Where we have trouble spotting what’s alive and what’s not – well, that’s the most fertile territory of all. Welcome to Uncanny Valley. Population: virtually everyone in contemporary science fiction cinema. Westworld (1973) and The Stepford Wives (1975) broke the first sod, and their uncanny children have never dropped far from the tree.
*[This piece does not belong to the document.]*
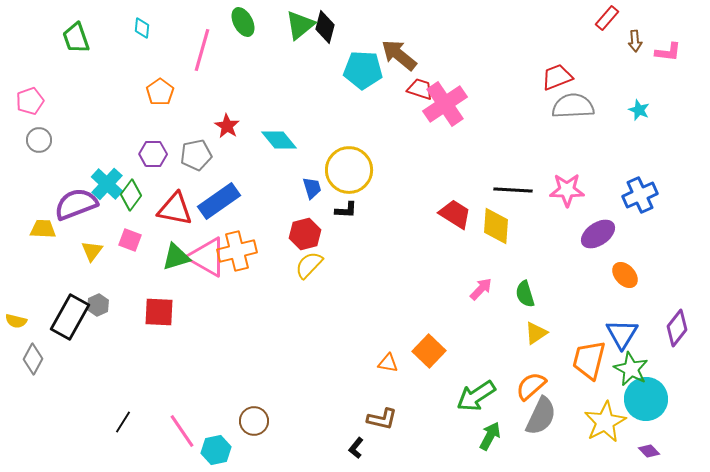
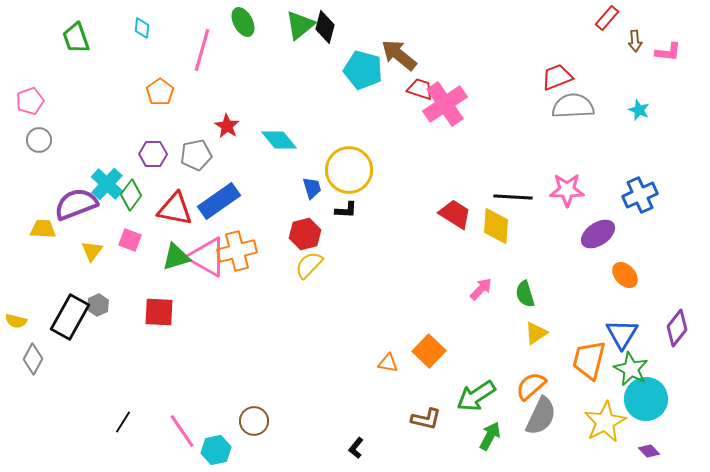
cyan pentagon at (363, 70): rotated 12 degrees clockwise
black line at (513, 190): moved 7 px down
brown L-shape at (382, 419): moved 44 px right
In the opening credits of a retrodden Battlestar Galactica (2004), Number Six sways into shot, leans over a smitten human, and utters perhaps the most devastating line in all science fiction drama: “Are you alive?” Whatever else Number Six is (actress Tricia Helfer, busting her gut to create the most devasting female robot since Brigitte Helm in Metropolis), alive she most certainly is not.
The filmmaker David Cronenberg is a regular visitor to the Valley. For twenty years, from The Brood (1979) to eXistenZ (1999), he showed us how attempts to regulate the body like a machine, while personalising technology to the point where it is wearable, can only end in elegaic and deeply melancholy body horror. Cronenberg’s visceral set dressings are one of a kind, but his wider, philosophical point crops up everywhere – even in pre-watershed confections like The Six Million Dollar Man (1974–1978) and The Bionic Woman (1976–1978), whose malfunctioning (or hyperfunctioning) bionics repeatedly confronted Steve and Jaime with the need to remember what it is to be human.
Why stay human at all, if technology promises More? In René Laloux’s Fantastic Planet (1973) the gigantic Draags lead abstract and esoteric lives, astrally projecting their consciousnesses onto distant planets to pursue strange nuptials with visiting aliens. In Pi (1998) and Requiem for a Dream (2000), Darren Aronofsky charts the epic comedown of characters who, through the somewhat injudicious application of technology, have glimpsed their own posthuman possibilities.
But this sort of technologically enabled yearning doesn’t have to end badly. There’s bawdy to be had in the miscegenation of the human and the mechanical, as when in Sleeper (1973), Miles Monroe (Woody Allen) wanders haplessly into an orgasmatron, and a 1968-vintage Barbarella (Jane Fonda) causes the evil Dr Durand-Durand’s “Excessive Machine” to explode.
For all the risks, it may be that there’s an accommodation to be made one day between the humans and the machinery. Sam Bell’s mechanical companion in Moon (2009), voiced by Kevin Spacey, may sound like 2001’s malignant HAL, but it proves more than kind in the end. In Spike Jonze’s Her (2013), Theodore’s love for his phone’s new operating system acquires a surprising depth and sincerity – not least since everyone else in the movie seems permanently latched to their smartphone screen.
“… But there’s still love!” cried Photoplay, more than eighty years ago, and Photoplay is always right. It may be that science fiction cinema will rediscover its romantic roots. (Myself, I hope so.) But it may just as easily take some other direction completely. Or disappear as a genre altogether, rather as Tarkovsky’s alien technology has melted into the spoiled landscapes of Stalker. The writer and aviator Antoine de Saint- Exupery, drunk on his airborne adventures, hit the nail on the head: “The machine does not isolate man from the great problems of nature but plunges him more deeply into them.”
You think everything is science fiction now? Just you wait.